The election campaign was to a great extent divided between pro-Fico and anti-Fico blocks, the latter composed of the liberal PS (Progressive Party) and several right-wing parties, of which only one – SaS (Liberty and Solidarity) – succeeded in entering Parliament, and the former populist winner of the 2020 election OĽANO, which campaigned against what it called the ‘mafia’ accusing Smer of a legacy of corruption. The frustration among the anti-Fico block is best illustrated by the reaction of Michal Šimečka, the leader of the liberal pro-western Progressive Slovakia (PS), which, despite first exit polls predicting its victory, finished second, and his claim that he would do everything to prevent Robert Fico from becoming prime minister again. According to the customary rule, the winner of the election is the first to be appointed by the President of the country to form a new government. The anti-Fico block predominantly accused Fico of his allegedly pro-Putin orientation.

While Smer-SSD did not campaign on the pledge to end military aid to Ukraine, his stance on this issue and its foreign policy orientation ‘towards West and East’ was very clear. Internationally, this explains a fear that Robert Fico would side with the Hungarian Prime Minister Viktor Orbán and further break the European unity on Ukraine. Smer-SD made commitments to further provide Ukraine with humanitarian aid and assistance in its post-war reconstruction, but never with weapons.Fico repeatedly called for immediate peace negotiations, and pledged to support Ukraine’s future membership in the European Union, but refused to support its NATO membership. This position was used as a pretext for accusing Smer-SD of an anti-EU and anti-NATO attitude by the anti-Fico block but was not corroborated by his pro-European and pro-NATO legacy as a Prime Minister in the past.

Fico won the election with his populist and conservative agenda concentrating on inflation, particularly fighting against high energy and food prices, and at the end of the campaign he committed to take measures against irregular immigration, which escalated in the last weeks of the campaign.

The third party in this election, Hlas (Voice)-Social Democracy – a spin-off from Smer – which is more pro-western and social-liberal, making it a better choice for a younger and higher educated left-leaning electorate, finds itself in the role of the kingmaker. Hlas risks being trapped by either of the two possible post-election choices of a new coalition: if it opts for forming a coalition with Smer, its former efforts of modernising the Social Democratic agenda could be put into question. The second option, joining a coalition with PS and SaS, is not a better one: while the MEPs of SaS are part of the ECR group, and those of PS are sitting in the ALDE group, domestically, they consider themselves to be the closest political partners. Therefore, for Hlas, a coalition with PS and the neoliberal SaS would prevent it from promoting a Social Democratic agenda too. Further, as PS and SaS reject any tax increases, the inevitable consolidation of government finance would be based solely on budget expenditure cuts.
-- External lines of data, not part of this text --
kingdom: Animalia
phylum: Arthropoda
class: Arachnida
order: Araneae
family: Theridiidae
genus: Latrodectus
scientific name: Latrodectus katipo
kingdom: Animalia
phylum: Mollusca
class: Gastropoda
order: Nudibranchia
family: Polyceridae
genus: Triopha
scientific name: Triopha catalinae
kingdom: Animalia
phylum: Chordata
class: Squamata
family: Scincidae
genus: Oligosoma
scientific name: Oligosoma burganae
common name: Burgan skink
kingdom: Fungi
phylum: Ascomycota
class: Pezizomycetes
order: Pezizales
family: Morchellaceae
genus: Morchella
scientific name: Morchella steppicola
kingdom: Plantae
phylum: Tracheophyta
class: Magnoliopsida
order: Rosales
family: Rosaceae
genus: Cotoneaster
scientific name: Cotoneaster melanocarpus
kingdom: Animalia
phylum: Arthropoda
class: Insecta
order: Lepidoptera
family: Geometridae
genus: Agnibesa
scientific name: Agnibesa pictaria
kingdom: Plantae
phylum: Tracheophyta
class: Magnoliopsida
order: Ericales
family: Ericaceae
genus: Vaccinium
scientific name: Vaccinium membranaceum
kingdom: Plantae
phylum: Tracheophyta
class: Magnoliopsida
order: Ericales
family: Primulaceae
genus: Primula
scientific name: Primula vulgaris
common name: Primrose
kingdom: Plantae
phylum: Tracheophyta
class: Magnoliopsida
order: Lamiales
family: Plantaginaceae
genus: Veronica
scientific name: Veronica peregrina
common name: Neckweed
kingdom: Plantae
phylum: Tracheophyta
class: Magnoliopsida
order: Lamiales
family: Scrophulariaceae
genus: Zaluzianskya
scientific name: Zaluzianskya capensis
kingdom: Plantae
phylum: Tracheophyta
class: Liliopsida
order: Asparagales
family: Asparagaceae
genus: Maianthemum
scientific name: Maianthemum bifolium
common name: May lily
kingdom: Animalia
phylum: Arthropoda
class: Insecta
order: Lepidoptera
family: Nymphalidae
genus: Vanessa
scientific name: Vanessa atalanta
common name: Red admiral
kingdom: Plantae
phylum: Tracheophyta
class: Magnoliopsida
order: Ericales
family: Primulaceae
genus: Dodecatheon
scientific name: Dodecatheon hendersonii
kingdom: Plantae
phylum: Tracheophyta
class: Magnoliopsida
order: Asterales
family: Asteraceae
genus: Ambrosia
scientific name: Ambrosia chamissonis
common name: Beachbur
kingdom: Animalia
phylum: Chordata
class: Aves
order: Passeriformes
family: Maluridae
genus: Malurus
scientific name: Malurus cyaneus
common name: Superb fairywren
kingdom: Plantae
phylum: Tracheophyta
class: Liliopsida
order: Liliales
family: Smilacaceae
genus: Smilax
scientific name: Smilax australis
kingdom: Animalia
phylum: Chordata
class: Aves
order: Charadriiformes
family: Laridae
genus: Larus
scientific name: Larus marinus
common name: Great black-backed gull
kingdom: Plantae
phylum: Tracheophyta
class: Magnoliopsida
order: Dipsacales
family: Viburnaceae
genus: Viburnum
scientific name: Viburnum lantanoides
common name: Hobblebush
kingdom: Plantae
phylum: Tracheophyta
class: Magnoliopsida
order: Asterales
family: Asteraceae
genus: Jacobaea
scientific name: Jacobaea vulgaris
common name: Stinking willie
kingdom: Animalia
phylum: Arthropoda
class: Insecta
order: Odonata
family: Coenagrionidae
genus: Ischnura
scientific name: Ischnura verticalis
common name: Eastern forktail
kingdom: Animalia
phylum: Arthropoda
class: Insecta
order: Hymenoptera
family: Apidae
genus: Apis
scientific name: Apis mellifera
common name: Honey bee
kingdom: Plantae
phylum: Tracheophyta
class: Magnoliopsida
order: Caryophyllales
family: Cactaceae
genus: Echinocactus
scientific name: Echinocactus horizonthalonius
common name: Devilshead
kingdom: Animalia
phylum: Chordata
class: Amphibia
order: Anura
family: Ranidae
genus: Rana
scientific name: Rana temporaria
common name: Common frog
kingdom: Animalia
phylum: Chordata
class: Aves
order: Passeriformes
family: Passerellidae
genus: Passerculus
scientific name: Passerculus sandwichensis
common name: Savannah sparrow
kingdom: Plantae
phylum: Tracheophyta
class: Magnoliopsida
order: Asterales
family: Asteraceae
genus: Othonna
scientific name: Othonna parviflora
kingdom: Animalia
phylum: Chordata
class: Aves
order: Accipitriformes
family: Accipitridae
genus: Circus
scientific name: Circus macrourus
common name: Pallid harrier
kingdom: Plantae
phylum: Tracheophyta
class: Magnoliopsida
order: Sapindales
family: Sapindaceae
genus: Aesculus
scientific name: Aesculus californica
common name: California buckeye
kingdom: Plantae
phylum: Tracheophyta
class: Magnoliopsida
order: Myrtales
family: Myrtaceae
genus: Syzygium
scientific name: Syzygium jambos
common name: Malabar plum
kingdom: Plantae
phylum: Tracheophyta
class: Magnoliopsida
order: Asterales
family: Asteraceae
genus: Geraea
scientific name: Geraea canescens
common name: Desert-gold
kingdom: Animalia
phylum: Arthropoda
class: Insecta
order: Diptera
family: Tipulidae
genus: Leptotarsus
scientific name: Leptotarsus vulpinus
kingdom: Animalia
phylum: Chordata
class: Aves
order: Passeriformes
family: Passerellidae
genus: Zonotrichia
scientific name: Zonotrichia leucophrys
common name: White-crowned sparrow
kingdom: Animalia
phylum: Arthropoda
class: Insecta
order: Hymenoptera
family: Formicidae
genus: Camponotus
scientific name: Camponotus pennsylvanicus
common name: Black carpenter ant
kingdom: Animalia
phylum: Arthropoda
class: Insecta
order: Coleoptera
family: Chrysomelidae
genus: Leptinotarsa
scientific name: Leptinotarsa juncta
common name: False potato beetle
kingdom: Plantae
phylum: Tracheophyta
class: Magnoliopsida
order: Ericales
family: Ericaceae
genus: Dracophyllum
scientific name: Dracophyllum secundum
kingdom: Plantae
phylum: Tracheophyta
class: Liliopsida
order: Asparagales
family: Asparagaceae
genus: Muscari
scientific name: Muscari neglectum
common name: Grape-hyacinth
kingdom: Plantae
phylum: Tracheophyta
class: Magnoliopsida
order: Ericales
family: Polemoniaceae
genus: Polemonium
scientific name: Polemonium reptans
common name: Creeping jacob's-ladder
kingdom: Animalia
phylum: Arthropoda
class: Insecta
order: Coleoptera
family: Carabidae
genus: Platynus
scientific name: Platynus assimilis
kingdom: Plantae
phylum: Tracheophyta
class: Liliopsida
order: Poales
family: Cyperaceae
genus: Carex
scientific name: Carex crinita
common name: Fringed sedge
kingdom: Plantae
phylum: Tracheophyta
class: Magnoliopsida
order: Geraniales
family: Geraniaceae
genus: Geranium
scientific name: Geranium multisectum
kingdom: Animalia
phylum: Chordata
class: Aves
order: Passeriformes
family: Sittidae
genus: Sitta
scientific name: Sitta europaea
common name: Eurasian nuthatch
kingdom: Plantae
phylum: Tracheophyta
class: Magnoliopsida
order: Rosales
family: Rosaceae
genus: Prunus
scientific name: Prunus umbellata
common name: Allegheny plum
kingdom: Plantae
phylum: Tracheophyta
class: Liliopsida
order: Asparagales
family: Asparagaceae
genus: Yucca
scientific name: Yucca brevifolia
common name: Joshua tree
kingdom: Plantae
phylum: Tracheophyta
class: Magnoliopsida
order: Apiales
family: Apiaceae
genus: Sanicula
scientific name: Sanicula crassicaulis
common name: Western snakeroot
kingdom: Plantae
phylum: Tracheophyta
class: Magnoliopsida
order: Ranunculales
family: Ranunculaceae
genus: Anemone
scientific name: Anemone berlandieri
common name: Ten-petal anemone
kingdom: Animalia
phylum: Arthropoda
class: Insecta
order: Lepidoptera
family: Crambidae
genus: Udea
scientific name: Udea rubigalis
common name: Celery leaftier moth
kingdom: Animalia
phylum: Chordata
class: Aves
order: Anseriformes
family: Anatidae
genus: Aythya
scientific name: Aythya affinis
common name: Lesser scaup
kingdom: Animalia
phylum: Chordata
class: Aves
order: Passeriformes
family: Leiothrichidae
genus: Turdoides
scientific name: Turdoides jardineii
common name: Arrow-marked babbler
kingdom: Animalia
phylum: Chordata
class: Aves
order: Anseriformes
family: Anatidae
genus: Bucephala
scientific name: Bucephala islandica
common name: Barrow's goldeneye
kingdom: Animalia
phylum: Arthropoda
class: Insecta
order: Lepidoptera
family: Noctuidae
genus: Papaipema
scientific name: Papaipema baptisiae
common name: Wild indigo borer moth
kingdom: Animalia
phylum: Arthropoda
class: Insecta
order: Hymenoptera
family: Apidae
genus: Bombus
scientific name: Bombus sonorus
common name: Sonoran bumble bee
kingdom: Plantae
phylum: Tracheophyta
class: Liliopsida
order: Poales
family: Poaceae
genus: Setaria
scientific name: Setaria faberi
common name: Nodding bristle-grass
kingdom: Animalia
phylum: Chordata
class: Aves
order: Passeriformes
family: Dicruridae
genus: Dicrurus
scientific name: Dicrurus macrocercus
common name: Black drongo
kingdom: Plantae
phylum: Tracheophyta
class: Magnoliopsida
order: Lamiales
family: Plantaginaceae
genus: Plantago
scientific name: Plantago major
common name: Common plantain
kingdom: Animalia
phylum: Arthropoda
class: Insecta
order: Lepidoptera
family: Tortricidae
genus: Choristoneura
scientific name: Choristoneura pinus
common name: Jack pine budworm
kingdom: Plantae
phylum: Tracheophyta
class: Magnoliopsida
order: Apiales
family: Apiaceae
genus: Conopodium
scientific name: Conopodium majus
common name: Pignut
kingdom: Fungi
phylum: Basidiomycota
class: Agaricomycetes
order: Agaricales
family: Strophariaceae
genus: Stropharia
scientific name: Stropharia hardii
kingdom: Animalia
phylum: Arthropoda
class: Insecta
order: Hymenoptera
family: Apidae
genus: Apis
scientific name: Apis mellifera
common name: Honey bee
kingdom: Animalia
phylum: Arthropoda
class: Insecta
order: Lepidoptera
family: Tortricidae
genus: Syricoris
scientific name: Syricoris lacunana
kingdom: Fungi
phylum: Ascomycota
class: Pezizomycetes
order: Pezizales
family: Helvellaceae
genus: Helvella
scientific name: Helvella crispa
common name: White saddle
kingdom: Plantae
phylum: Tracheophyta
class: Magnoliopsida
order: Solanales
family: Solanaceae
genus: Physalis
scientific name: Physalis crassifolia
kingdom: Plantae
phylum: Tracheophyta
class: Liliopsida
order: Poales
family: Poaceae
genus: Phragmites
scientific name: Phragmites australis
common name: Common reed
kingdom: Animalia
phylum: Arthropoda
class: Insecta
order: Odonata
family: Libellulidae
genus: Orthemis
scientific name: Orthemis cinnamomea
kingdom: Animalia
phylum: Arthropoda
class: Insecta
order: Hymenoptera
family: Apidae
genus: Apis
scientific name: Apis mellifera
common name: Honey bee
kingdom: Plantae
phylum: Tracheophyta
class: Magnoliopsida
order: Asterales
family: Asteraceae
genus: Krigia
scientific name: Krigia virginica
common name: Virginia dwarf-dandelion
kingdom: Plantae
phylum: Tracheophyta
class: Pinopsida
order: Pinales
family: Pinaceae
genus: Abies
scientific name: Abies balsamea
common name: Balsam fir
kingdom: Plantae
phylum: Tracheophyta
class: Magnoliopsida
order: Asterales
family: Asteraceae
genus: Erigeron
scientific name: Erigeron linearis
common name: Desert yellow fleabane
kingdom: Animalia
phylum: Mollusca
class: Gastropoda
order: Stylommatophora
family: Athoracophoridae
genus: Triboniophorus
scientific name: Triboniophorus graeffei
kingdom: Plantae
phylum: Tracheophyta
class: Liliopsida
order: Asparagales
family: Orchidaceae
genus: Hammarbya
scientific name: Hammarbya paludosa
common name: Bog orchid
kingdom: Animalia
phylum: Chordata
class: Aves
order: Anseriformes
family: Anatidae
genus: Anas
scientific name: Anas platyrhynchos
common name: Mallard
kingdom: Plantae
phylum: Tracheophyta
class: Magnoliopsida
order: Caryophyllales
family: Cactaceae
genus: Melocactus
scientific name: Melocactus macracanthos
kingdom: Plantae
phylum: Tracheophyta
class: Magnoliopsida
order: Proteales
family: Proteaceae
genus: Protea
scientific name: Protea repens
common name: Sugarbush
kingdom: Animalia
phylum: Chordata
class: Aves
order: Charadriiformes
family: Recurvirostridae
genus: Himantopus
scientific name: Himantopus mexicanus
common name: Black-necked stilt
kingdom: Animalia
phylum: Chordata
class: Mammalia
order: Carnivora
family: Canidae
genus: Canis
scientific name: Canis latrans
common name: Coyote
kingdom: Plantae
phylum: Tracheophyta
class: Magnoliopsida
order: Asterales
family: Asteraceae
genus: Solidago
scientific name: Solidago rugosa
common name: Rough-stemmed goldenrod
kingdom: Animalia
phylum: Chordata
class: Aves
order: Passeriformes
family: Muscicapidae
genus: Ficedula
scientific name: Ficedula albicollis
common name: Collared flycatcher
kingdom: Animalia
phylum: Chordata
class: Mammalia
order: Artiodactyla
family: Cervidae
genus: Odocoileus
Two of the results of the 2023 parliamentary election are undoubtedly positive: the electoral participation of 68.51 per cent, the highest in the last 20 years, and the elimination of the two xenophobic, anti-European parties from Parliament: Republika and the far-right party ĽSNS (‘People’s Party-OurSlovakia’). On the other side, a repeated absence of the Hungarian ethnic parties in the Slovak Parliament sends several possible messages: it either signals the end of ethnic parties and a growing political participation of the Hungarian minority in non-ethnic politics or signals internal tensions within the political representation of the 600,000 Slovaks of Hungarian ethnicity.

The most significant negative signal of the election results however is that none of the two potential coalition governments in its election manifestos made a strong commitment to a triple transition: an environmental transition including energy transformation (well elaborated only in the program of PS), a digital transition including transformation to an industry 4.0 and green industry and the third a social transformation focusing on active social state also focussed on services of general interest.

P.S. As time goes by, Hlas-SD has taken the decision to enter into a coalition with Smer and a nationalist-conservative party, the Slovak National Party (SNS). SNS was Smer’s junior partner in the government formed in 2006 and was responsible for the suspension of Smer’s membership in the PES. While SNS is required as the third party in order to form a functioning coalition government, together with the former rhetoric of Fico in the election campaign, it might lead to an identical decision of the European socialists. This would put a new prime minister (and Slovakia) in a disadvantageous position.